"No, ma'am. He's gone, disappeared right after the murders, probably the work of them two boys as well. Our best guess is he's dead, but we may never know. Texas is a big state. Lot of acreage available for unmarked graves."
"I understand Brenda Hevener's sister and Guardian Casualty Insurance intend to file suit. Have you heard about that?"
"Yes, ma'am. I believe they're in the process of gathering information even as we speak. What's your interest?"
"I had an insurance investigator come into my office a week ago and I wondered if you knew her. This is a woman named Mariah Talbot."
I could hear the smile in his voice. "Yeah, we know her. 'Mariah the Pariah.' You're talking five foot nine, a hundred and forty pounds, twenty-six years old. Blue eyes and her hair's turned prematurely gray."
"Well, I'm glad to hear you say that. I was beginning to think she'd misrepresented herself. How long has she worked for Guardian Casualty?"
"I never said she did. Fact is, Talbot's the name of Casey's older brother. Got another one named Flynn. I think there's another couple brothers in there somewhere, but those are the two I dealt with. The fact is, that whole family's bad. In jail and out, a bunch of sociopaths."
I could feel myself squint. "And what's her connection?"
"The woman you're talking about is Casey's sister, Mariah Stonehart. The only girl."
I said, "Ah."
After we hung up, I laid my little head down on the desk. I should have known, I guess, but there was no doubt about it, she was slick.
At 10:30 I went over to the courthouse to do a records check for Tina Bart. I figured it would be a comfort to bury myself in endless mundane paperwork, where the chances of violence and betrayal were reduced to a minimum. Besides, I was genuinely curious about Glazer's business dealings, specifically his connection to Genesis Financial Management Services. The MFCU investigator was probably tracking the three larger corporations I'd heard mentioned-Millennium Health Care, Silver Age, and the Endeavor Group. Somehow I had the feeling things were beginning to snowball for Joel Glazer and his partner, Harvey Broadus.
I started with the Assessor's Office in the County Administration building, where I looked up the property tax records for Pacific Meadows. As expected, Glazer and Broadus were listed as the owners. Under their individual names, I checked for other properties they might own and made a list of those. I left the Assessor's Office and walked over to the courthouse to the County Recorder's Office. Files there were arranged according to the Grantor and Grantee Indexes: those who sell and those who receive. I spent an hour working my way through real property sales, grant deeds, trust deeds, tax liens, quit claims, and reconveyances. Tina Bart had been right. The Pacific Meadows building and lot had changed hands three times in the past ten years, and each sale had represented a substantial jump in price. The property was sold to Maureen Peabody in 1970 for $485,000. She'd sold it, in turn, to the Endeavor Group in 1974 for a tidy $775,000. The property sold again in 1976 to Silver Age for $1.5 million, and was finally purchased by Glazer and Broadus's company, Century Comprehensive, in 1980 for a whopping $3 million. By calculating the documentary transfer tax on the grant deed, I could see that the current assessed value was $2.7 million.
I crossed the street to the public library and started working my way back through the city directories, looking for Maureen Peabody. Moving back and forth between the city directory and the crisscross, I discovered she was the widow of a man named Sanford Peabody, who'd been an officer at the Santa Teresa City Bank from 1952 until his death in the spring of 1969. Maureen had probably used the money she inherited from his estate to buy the nursing home.
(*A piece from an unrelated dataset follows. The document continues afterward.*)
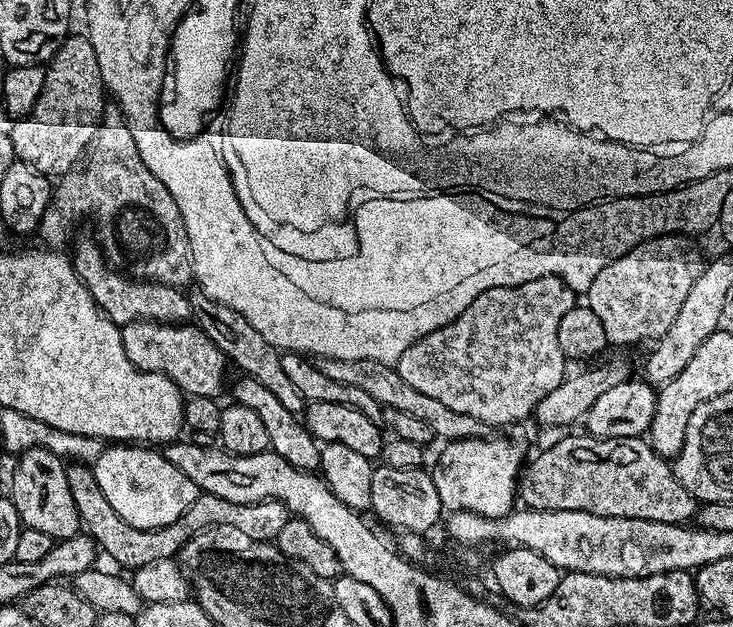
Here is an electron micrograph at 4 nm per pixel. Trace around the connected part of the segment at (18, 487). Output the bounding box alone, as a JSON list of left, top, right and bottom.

On a hunch, I returned to the courthouse and checked the marriage records for 1976 and 1977. In February 1977, I found a record of the marriage license issued to Maureen Peabody and Fredrick Glazer, a second marriage for both. She was fifty-seven at the time and he was sixty-two. It didn't take much to figure out that Maureen was Joel Glazer's stepmother. I was betting Maureen's name would appear again among the corporate officers of both Endeavor and Silver Age. The only question remaining was who owned Genesis, the operating company for Pacific Meadows. I found the company listed among the applications for registration of a fictitious business name. The owner of record was Dana Jaffe, Doing Business as Genesis Financial Management Services. The mailing address was in Santa Maria. For her home address, she'd used the house in Perdido, where she'd lived at the time I was looking for Wendell Jaffe. Joel Glazer had probably talked her into signing the DBA application before they married. She may or may not have understood the significance. On the surface, Genesis appeared to be separate and unrelated to Pacific Meadows. In truth, Glazer controlled both, which put him in the perfect position to reap the benefits of all the bogus Medicare claims. I was glad I wouldn't be around when Dana found out she was married to another crook. She was pissed when I helped to put her son in jail. Wait until she had to forfeit her life in Horton Ravine.